The document serves as a baseline for EU-wide defence planning, and all EU defence-related initiatives. According to the statement, the priorities – developed with an equal focus on short, medium, and long-term planning – aim to address both current defence gaps and future challenges,
Key priority areas include enhancing land-based precision strike capabilities, integrated air and missile defence systems, underwater warfare capabilities, sustainable logistics, and training to adapt to new threats. In particular:
- Boosting the “range, precision, and mobility of land-based precision strike capabilities” by improving ammunition stockpiles, anti-tank systems, fire support, and cyber resilience.
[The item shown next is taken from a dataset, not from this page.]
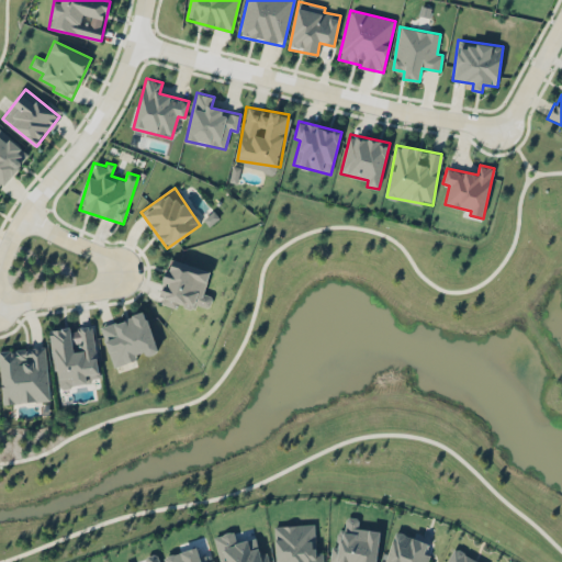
[(211,271),(172,258),(158,302),(177,308),(178,304),(192,308),(194,303),(209,307),(213,296),(203,293),(211,271)]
- In the air defence domain, priorities include upgrading current systems and developing next-generation capabilities like space-based early warning and counter-drone defences.
- Underwater warfare capabilities will also be strengthened with advanced autonomous underwater vehicles and surveillance systems.
- The priorities further emphasize logistics capabilities like shared warehouses, maintenance, and the ability to operate in extreme weather.
- Military training and education will also be boosted to adapt forces to new threats like cyberattacks.
In addition, the European Defence Agency explained which key lessons were observed in the context of Russia’s war of aggression against Ukraine. Those were the necessity for agile, mobile, interoperable, technologically advanced, energy efficient, and resilient full spectrum land forces.
“Moreover, the Ukraine context highlighted the importance of multilayer integrated air and missile defence, along with an appropriate rebalancing between the qualitative and quantitative dimensions in many capability areas,” the agency added.
On 13 November, Ukrainian Foreign Minister Dmytro Kuleba said that the European Union was unlikely to fulfil its commitment to provide Ukraine with 1 million artillery shells by March 2024. Kuleba cited issues with the EU’s defence industry capacity and bureaucratic obstacles as the key factors behind the delay.
The top Ukrainian diplomat clarified that the holdup was not due to a lack of political will within the EU. “The miserable state of the defence industry” and “a lot of unsynchronized things, a lot of bureaucracy” were more to blame, he said.
Kuleba stressed the urgency of the situation, noting that the ammunition is intended for Ukrainian infantry soldiers actively engaged in combat. He called on the EU to develop a “comprehensive policy in the field of defence industries” to fix the bureaucratic issues and ramp up production capacity.
The comments come as Russia has been able to increase its own munitions output and secure additional supplies from North Korea. Meanwhile, NATO is pushing its member states to overcome protectionist tendencies and standardize artillery caliber to boost production.